それを確認してサムカが真面目な顔で1つ咳払いをした。
「物が『凍りつく』という点だけが注目されているが、氷系の脅威はそこではないのだよ。そうだな……ペルさんは闇の精霊魔法、レブン君は死霊術、ジャディ君は風の精霊魔法、ミンタさんは光の精霊魔法、ムンキン君は炎の精霊魔法を。クーナ先生は生命の精霊魔法、ラワット先生は大地の精霊魔法を何か1つ、それぞれ同時に発動してみようか。教室を破壊しない程度で頼むよ」
ノーム先生がツッコミを入れてきた。
「テシュブ先生。そんなに多くの種類の魔法を一斉に発動させたら混線状態になって、この教室の魔法場汚染が凄いことになるぞ」
しかし、サムカは平然としたままである。
「多分、大丈夫だろう。それでも、弱い魔法で頼むよ。では始めてくれ」
言われたままに、全員が一斉に魔法を発動させ……られなかった。
「???????」
廊下にいる生徒たちも、ニクマティ級長が先頭に立ってウィザード魔法やソーサラー魔術を、思い思いに発動させてみようとしたのだが、これまた術式が途中で停止してしまった。
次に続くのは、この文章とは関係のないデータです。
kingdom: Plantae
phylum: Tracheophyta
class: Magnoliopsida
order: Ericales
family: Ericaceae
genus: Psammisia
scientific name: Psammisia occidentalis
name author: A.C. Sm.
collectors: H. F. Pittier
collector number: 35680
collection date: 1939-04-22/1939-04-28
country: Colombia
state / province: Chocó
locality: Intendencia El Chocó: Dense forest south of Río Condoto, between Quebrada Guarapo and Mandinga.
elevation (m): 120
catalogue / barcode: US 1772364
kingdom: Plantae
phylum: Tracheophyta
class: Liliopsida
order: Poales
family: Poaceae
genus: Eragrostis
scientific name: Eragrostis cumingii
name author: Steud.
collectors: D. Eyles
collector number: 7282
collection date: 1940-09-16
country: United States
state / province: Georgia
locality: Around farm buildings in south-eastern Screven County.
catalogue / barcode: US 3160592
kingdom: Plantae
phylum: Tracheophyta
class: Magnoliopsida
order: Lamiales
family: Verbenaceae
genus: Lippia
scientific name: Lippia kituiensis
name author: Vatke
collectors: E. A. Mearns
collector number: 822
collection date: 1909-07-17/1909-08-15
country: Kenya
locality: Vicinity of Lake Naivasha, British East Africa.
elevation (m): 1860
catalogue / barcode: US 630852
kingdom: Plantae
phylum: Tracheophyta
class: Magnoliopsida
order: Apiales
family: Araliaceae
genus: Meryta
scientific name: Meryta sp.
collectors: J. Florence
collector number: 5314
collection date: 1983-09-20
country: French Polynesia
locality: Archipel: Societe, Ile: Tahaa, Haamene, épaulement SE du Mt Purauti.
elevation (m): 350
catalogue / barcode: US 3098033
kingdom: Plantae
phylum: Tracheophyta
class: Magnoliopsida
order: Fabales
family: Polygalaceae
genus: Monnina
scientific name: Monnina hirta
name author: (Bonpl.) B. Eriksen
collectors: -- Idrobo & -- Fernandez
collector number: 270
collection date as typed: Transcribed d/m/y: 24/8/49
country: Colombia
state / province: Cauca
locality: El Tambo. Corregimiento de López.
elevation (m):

生徒たちも驚いているが、とりわけ驚いていたのがエルフ先生だった。腰までの金髪が静電気を帯びて3、40本ほど四方八方に跳ねている。
「な、え? どうして? えええ!?」
しかも驚いている間に、発動途中の魔法が崩壊して〔消滅〕してしまった。ついでにエルフ先生が常時展開している〔防御障壁〕も全て崩壊してしまった。大混乱に陥るエルフ先生である。
腰まである長い真っ直ぐな金髪も、100本ほどが癖毛のようになって跳ね上がった。毛先から火花が散ってバチバチと音を立てている。
「ど、どどど……どう言うことなんですか!?」
ノーム先生も驚愕の表情である。彼の〔防御障壁〕も全て見事に崩壊してしまい、いわゆる丸腰状態になっている。バラバラにバラけた銀色の口ヒゲやあごヒゲを、整える余裕もない様子だ。
サムカが少しいたずらっぽい表情をして、穏やかな口調で説明を始める。
「これが氷の精霊魔法だよ。寒く感じないのは、空気は熱伝導が非常に悪いから、魔法がかかっている空間の外に冷気が及びにくいせいだ。私がしたのは君たちの術式そのものに、氷の精霊魔法を被せただけだ。分かったかな?」
ノーム先生が驚きの表情のままで、サムカを凝視した。エルフ先生と同様に口元のヒゲが2、30本も跳ねてしまっている。大きな三角帽子も少しずり落ちてしまったようだ。
「術式の実行速度を『落とした』のかい?」
ノーム先生のつぶやきを聞いた、エルフ先生とミンタが顔面蒼白になって同時に口を開く。
「ウソ……」
サムカが右手で短い錆色の前髪をかいた。ちょっと残念そうな表情をしている。
「もう見破られたか。さすがだな」
同時に、生徒たちや先生方が起動させていた魔法の術式が、次々に崩壊して〔消滅〕していった。それは廊下の生徒たちも同じで、呆然とする一同である。
一通り、廊下側にいる生徒たちの術式が破壊されたのを確認したサムカが、教室内の先生と生徒たちに視線を戻した。
「なかなか使える魔法だろう? 氷の精霊魔法というのは、伝達速度を『遅らせる』魔法でもあるのだよ。体験した通り、どんな魔法でも伝達速度がある値以下に落ちると、その魔法は術式実行エラーを生じて崩壊する」
サムカがエルフ先生に、いたずらっぽい視線を向けた。
「唯一の例外は光系の精霊魔法だが、これは光そのものを遅らせることはできないからだな。だが、術式は別だ。光の精霊場があっても精霊魔法の術式がエラーで機能しなくなれば、魔法が発動しなくなる」
驚いて声も出せない先生方や生徒たちをそのままにして、サムカが話を続ける。
「もう1つ、氷の精霊魔法の脅威を教えよう」
そう言って、サムカが黒マントの中から〔結界ビン〕を1つ取り出し、中から大きなスズメバチを1匹つまみ出した。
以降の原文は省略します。